Previous studies have suggested that being a night owl or a morning bird is partly encoded in our genes, indicating that we are tuned to prefer to sleep and stay awake at particular times. This might lead us to think that either would not be harmful to our health. However, a new study published in the Journal of Clinical Endocrinology & Metabolism has brought forth results showing that night owls might be having an increased risk of developing diabetes and other diseases.

night owl

Generally, humans are diurnal: active during the day. Yet, people at large do have preferences as to the time they sleep and do their activities. Recently though, an increasing amount of researches seem to point at the drawbacks relating to health of staying up till late.
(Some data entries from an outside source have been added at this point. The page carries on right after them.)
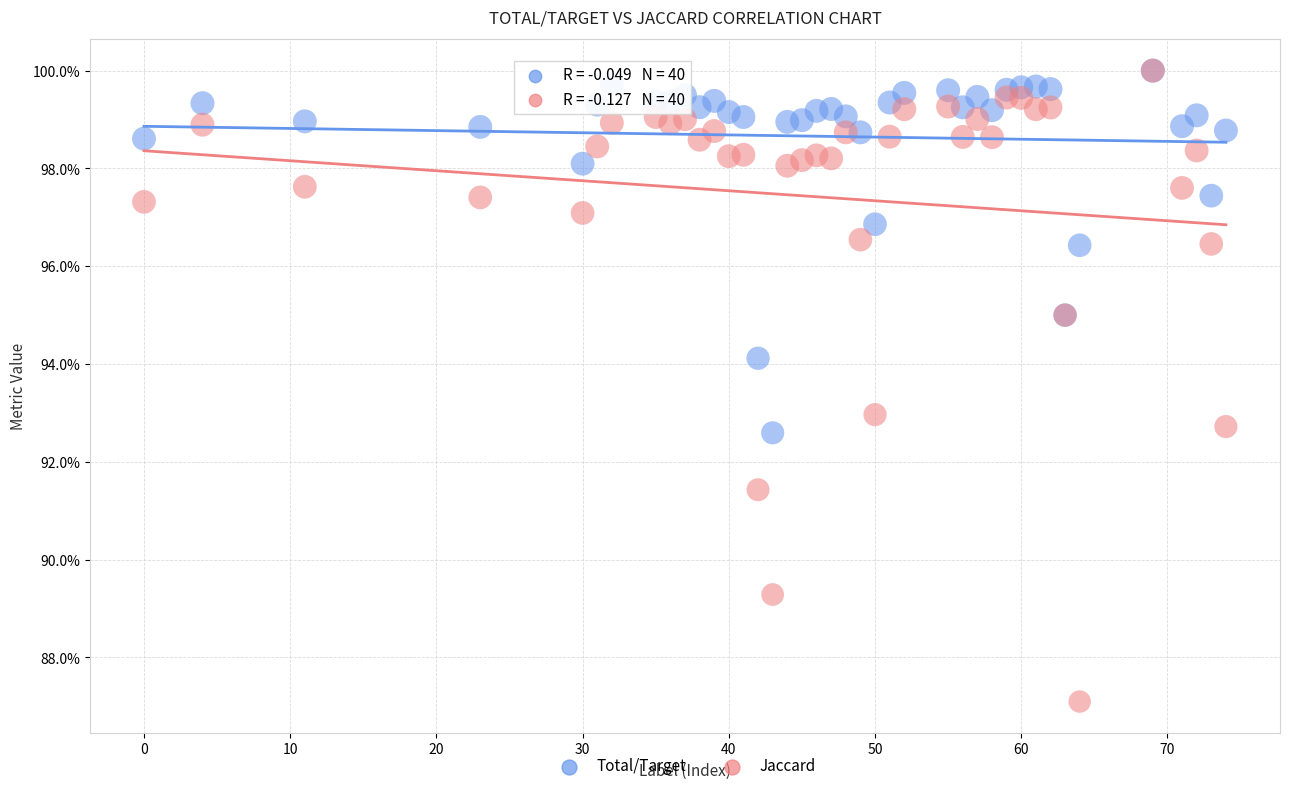

Which series has the widest spread of Y values?

Jaccard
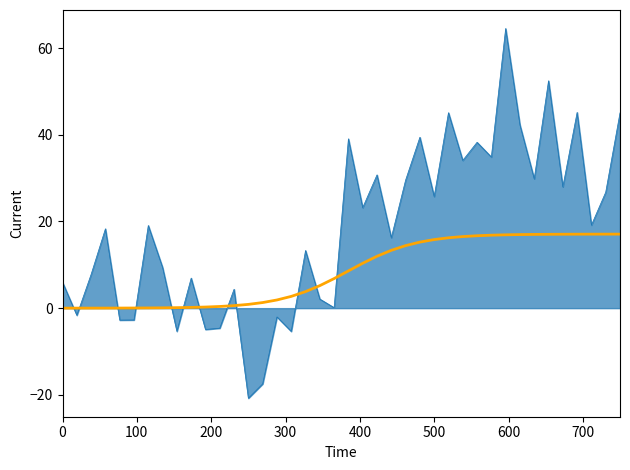

Does the chart have visible grid lines?

No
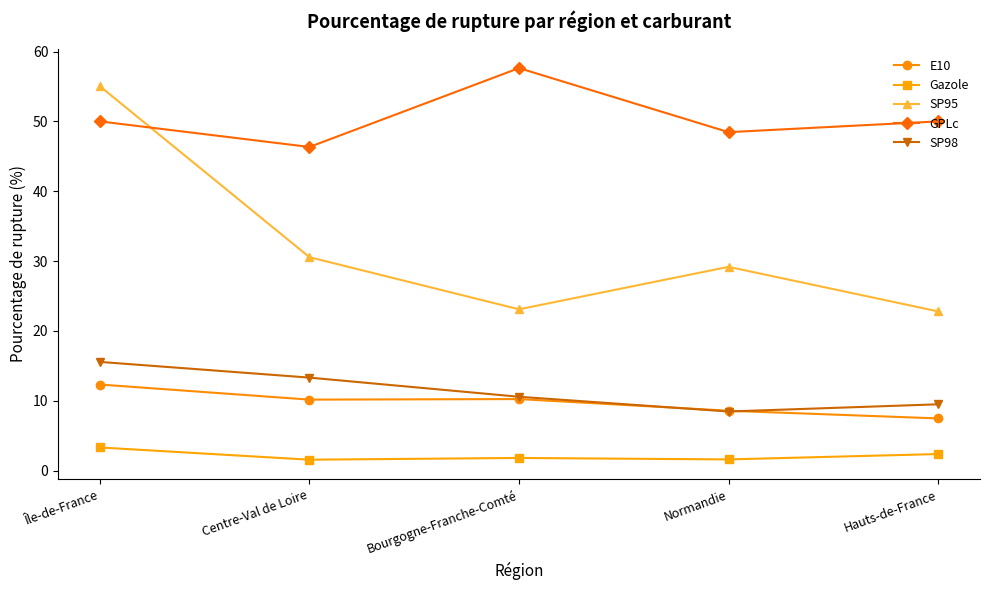

How many interior local valleys does the GPLc series have?

2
Scientists from the Korea University College of Medicine decided to test whether being a night owl is linked with metabolic abnormalities like diabetes. 1620 participants were asked to respond to questionnaires to obtain data about their sleep-wake cycles and lifestyle habits. Furthermore, their blood samples were taken to evaluate their metabolic health. Body scans were made to measure body fat and muscle.

The results showed that 30 % of them were morning people, 6 % were evening ones, while the rest (64 % ) were in the middle. Those who preferred the evening to be awake had more body fat and greater levels of fat in their blood than the morning birds. Moreover, they were 3.2 times more at risk to have a condition called sarcopenia (a gradual loss of muscle mass), irrespective of many hours they slept. They were also two times more likely to develop Type 2 diabetes and metabolic syndrome.

This might be explained in terms of the sleep quality of the night owls. They
might be having poorer sleep quality than morning people who prefer to sleep early and wake up early. Also, they might be indulging in activities like smoking and eating late.

The effects were also seen to differ from males to females. Male night owls had a greater risk of diabetes and sarcopenia than early birds but female ones had more belly fat and a greater risk of metabolic syndrome.